* [Seçilen metin]:
**********

Bazı kelimelerin ve kavramların, sözlük anlamlarıyla beraber bir de ‘ıstılah’ manaları vardır.

Söz gelimi ‘ikrah’ kelimesi, lügatte ‘iğrenme, tiksinme’ anlamına gelirken bir hukuk kavramı olarak da “zorla, tehditle bir işe icbar olunma” manası taşır.

“La ikrahe fiddin” (dinde zorlama yoktur) ayeti de bu manaya işaret eder. 

Yazıya bu tanımlamalarla başlamamın nedeni, özellikle de dine ve referansını dinden alan kültüre/kültürlere ait bazı kelimelerin ve kavramların, maruz kaldığı hoyratlığa ve hatta zulme dikkati çekmek içindi.

Bahse konu edeceğimiz kelime ve kavramların bazıları, özellikle de dine düşman kesimlerce bilinçli olarak üretilmişken, bazıları da İslam’ı ve dinî değerleri kendi tekeline almaya çalışan kimi yapıların yanlış yahut sapkın uygulamaları nedeniyle anlam ve kavram kargaşasına maruz kalmıştır.

İslam’a alenen düşman kesimlerin hayli bilinçli bir şekilde yaygınlaştırıp öcü hâline getirdiği çok mühim bir kavrama dair değerlendirmeye geçmeden önce, sözde Müslümanlar eliyle kavram dünyamıza yapılan zulümden hassaten söz etmek isterim.

Bundan, çok değil 50 yıl önce, “İmam, Âli heyet, Hizmet, Hoca efendi” gibi kelime ve kavramlar hiç tartışmasız dine ait değerlerin isimlendirilmesi olarak tavsif edilirlerdi.

‘İmam’ dendiğinde akıllara, avam nezdinde ‘namaz kıldıran, cami imamı’ nispeten daha bilgili kesimler nezdinde de ‘mezhep imamları’, ‘12 imam’ gibi tanımlamalar gelirdi.

Yine bir yerde herhangi bir ‘hoca efendiden’ söz edildiğinde, insanların muhayyilesinde genel olarak itibar edilen, âlim ve saygın bir hoca portresi canlanırdı.

Özel anlamıyla ‘Hizmet’ ise ‘İslami değerlerin motive ettiği, karşılık beklemeden yapılan çalışma yahut gayret’ diye tarif edilir, kimse de bunun aksini iddia etmezdi.

FETÖ’den (ve tabii ki benzeri istismarcı yapılardan) söz ettiğimi anladınız elbette.

Biz, bu örgüt için ‘İslam düşmanı’ derken dine verdiği birçok zararla birlikte bu hususa da işaret ediyorduk tabiatıyla…

Şimdilerde, bahsini ettiğimiz bu kelimeler ve kavramları bırakın aynı rahatlıkla kullanmayı, mümkünse eğer hiç kullanmadan meramımızı anlatmaya çalışıyoruz ne yazık ki.

Kullanmak zorunda kalıyorsak da bu hain örgütün iğfal ettiği şeklinden başka bir manaya geldiğine özellikle vurgu yapma zorunluluğu hissediyoruz.

**********

* [Bu görevin girdisi]:

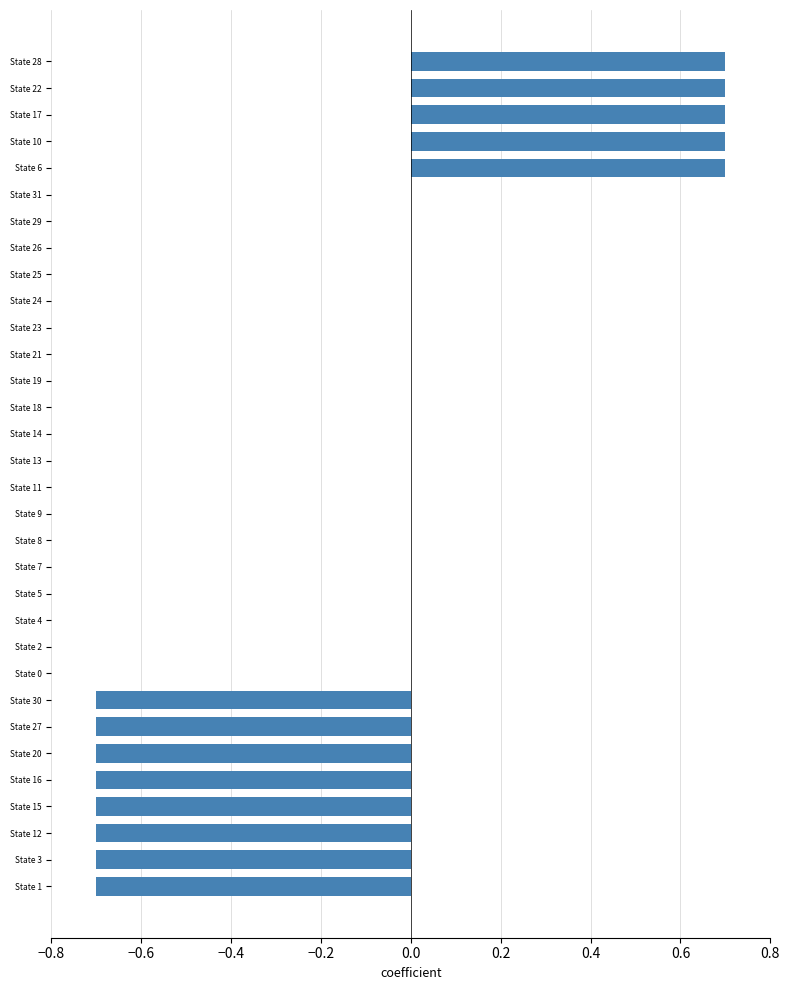

What is the sum of all values?

-2.1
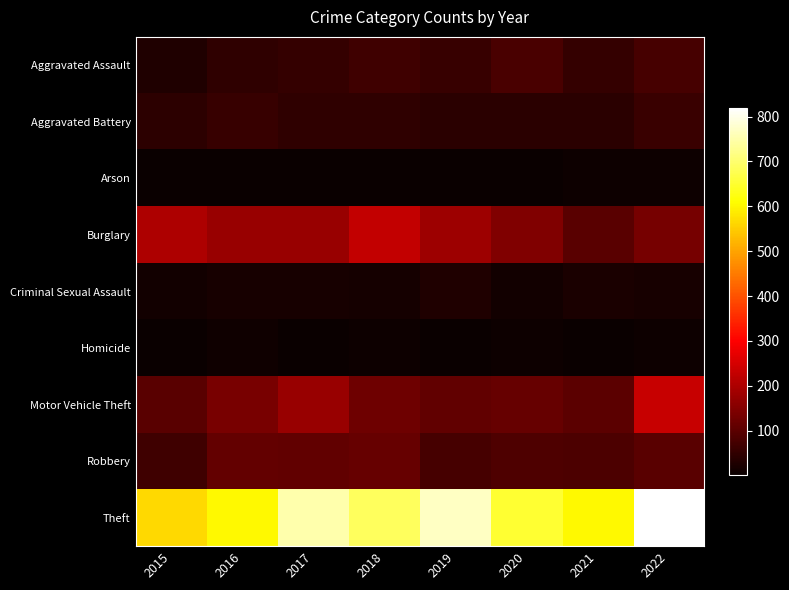

Between 2020 and 2019, which is larger?

2020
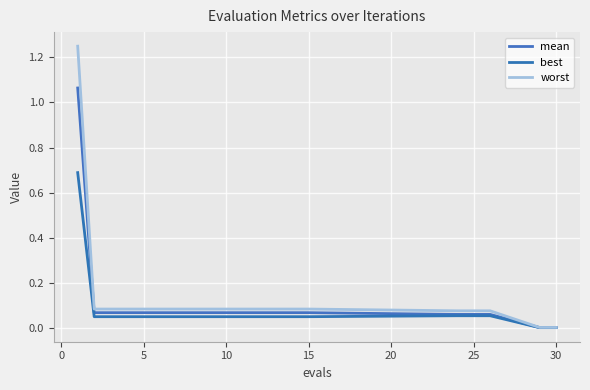

Does the chart display data point markers on the line(s)?

No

**********

* [Yapılacaklar]:
**1.** Aşağıdaki ifadelerin seçilen metinle uyuşup uyuşmadığını evet ya da hayır diye belirtin ve her birine karar veren sözleri metinden aynen aktarın. (a) ‘İkrah’ kelimesinin lügat anlamı ‘iğrenme, tiksinme’dir. (b) Yaklaşık 50 yıl önce “İmam, Âli heyet, Hizmet, Hoca efendi” gibi kavramların dine ait olup olmadığı tartışılırdı. (c) Avam nezdinde ‘imam’ denince akla ‘mezhep imamları’ gelirdi.
**2.** Kayıtlarda "Does" dizesini içeren her satırı seçip kopyalayın. Büyük-küçük harf ayrımı dikkate alınmalıdır.

* [Görev çözümleri]:
**1.**
(a) Evet: "lügatte ‘iğrenme, tiksinme’ anlamına gelirken"
(b) Hayır: "hiç tartışmasız dine ait değerlerin isimlendirilmesi olarak tavsif edilirlerdi"
(c) Hayır: "avam nezdinde ‘namaz kıldıran, cami imamı’"

**2.**
Does the chart display data point markers on the line(s)?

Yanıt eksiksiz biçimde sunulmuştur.